More on the last great bubble...
I wanted to revisit this notion of the long dated U.S. Treasury bubble and look at it from a more simple, macro prospective. I really want to relate to you exactly how we got to this near breaking point.
Remember way back when subprime CDOs were still a ticking time bomb yet to explode in our economy? Everything was status quo with the Dow eclipsing 12k, 13k and eventually 14k. At this time, the leveraged subprime asset back paper was rated AAA by the rating agencies.
That bomb blew, and the ripple effects are still realizing themselves today. Financial markets are currently in the process of digesting the real values of these assets. Although a proper clearing system is lacking in this process, some progress has been made, but investors and Washington alike are still living in fantasy land as to their true values.
We know these details, and we also know that the rating agencies are an open faced corrupt insult to capitalism. But did you notice how quickly these assets went from AAA to junk status? The interesting thing is that U.S. government debt has the exact same AAA rating that those subprime securities once had.
Just like there was no way for the subprime mortgage holders to pay their $1.3 trillion of debt, there is no way the U.S. can pay back the $13 trillion is owes.
The macroeconomics of why and how we got here are blunt when you take a step back and look at them.
Both government spending and tax cuts are used as fiscal tools to stimulate the economy. When they are used in unison, it creates an economic steroid of sorts.
George W. Bush's economic policy was exactly that (I would also like to note that both Senator McCain and President-elect Obama have bigger budgets planned and aggregates tax cuts to suit). He [Bush] cut taxes, increased government spending, and let the deficit spending takeover. Add that to the large amounts of currency and credit that was added to the monetary base in order to combat the "dot.com" burst and 9/11 recession, and consumers were quickly taken over by the same deficit spending our government recklessly represented.
It worked. Initially, this loose monetary and fiscal policy resulted in sustained, and at times, fantastic economic growth, but this policy can't go on forever. Eventually the market needed to rid itself of excesses.
A Minsky Look into Debt Accumulation
I believe Hyman Minsky describes this notion best in The Financial Instability Hypothesis:
Hedge financing units are those which can fulfill all of their contractual payment obligations by their cash flows... Speculative finance units are units that... cannot repay the principle out of income cash flows. Such units need to "roll over" their liabilities: e.g. issue new debt to meet commitments on maturing debt.
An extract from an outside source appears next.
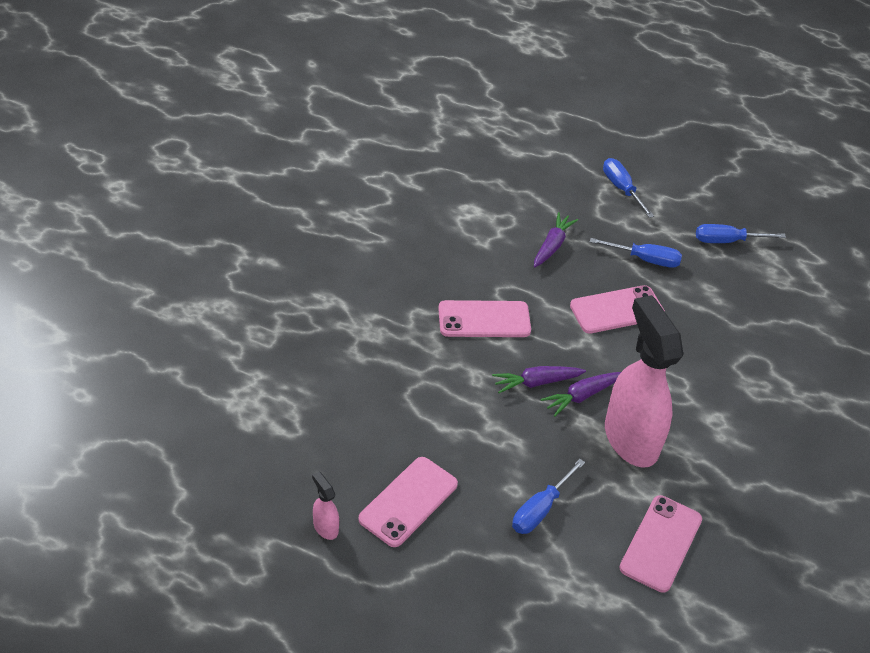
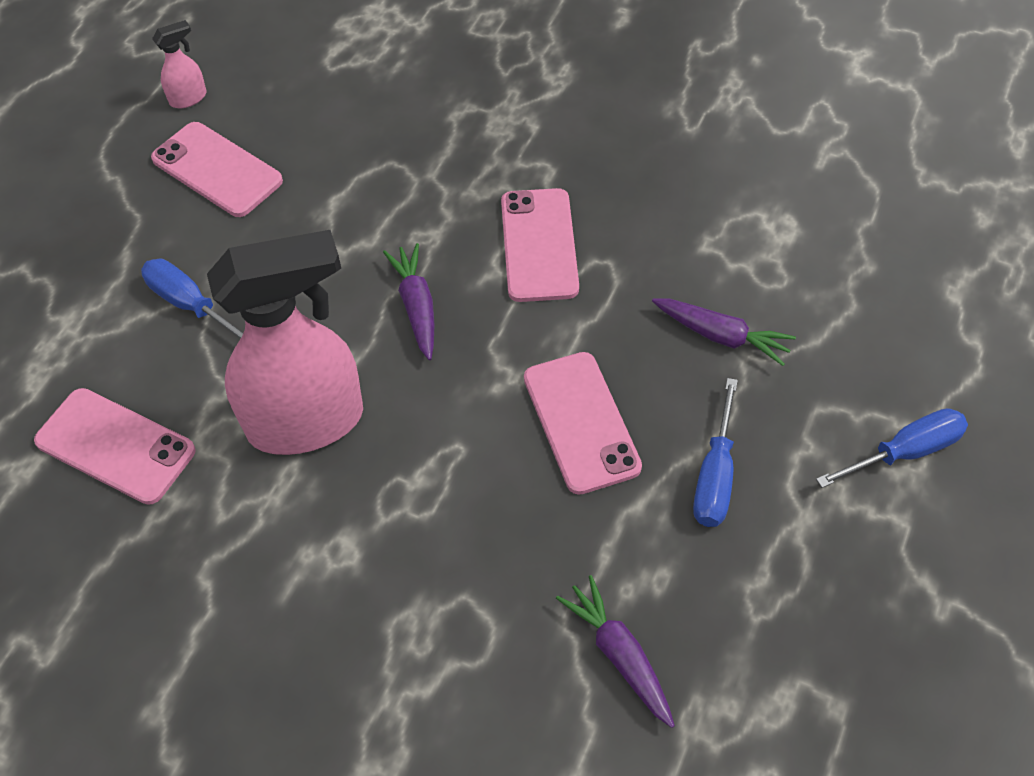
camera: 95 degrees right, 10 degrees up
(581, 396) = (391, 362): purple carrot -> purple carrot (619, 655)
(727, 241) = (799, 630): blue screwdriver -> none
For Ponzi units, the cash flows from operations are not sufficient to fulfill either the repayment of principle of the interest due on outstanding debts by their cash flows from operations... A unit that Ponzi finances lowers the margin of safety that it offers the holders of its debts.
The U.S. was able to act as a "hedge financing" unit for several decades. At some point during the late 1990s and early 2000s, the U.S. transitioned to what Minsky would describe as a "speculative financed" state. I believe us to be currently transitioning from a "speculative financed" state to a "ponzi unit." Just to note, Minsky passed away in 1996 without the chance to see the U.S. fulfill his beliefs about the effects of debt accumulation.
As the U.S. transitions from state to state, it becomes exponentially more expensive and economically destructive to meet its debt obligations. The end game is monetization of debt and complete destruction of the domestic currency.
Once the dollar truly implodes under its own destructive monetary policy, there will be a mad rush out of dollars and dollar denominated assets. It will be like yelling fire in a movie theater. For that reason, once this moves it will be fast and violent.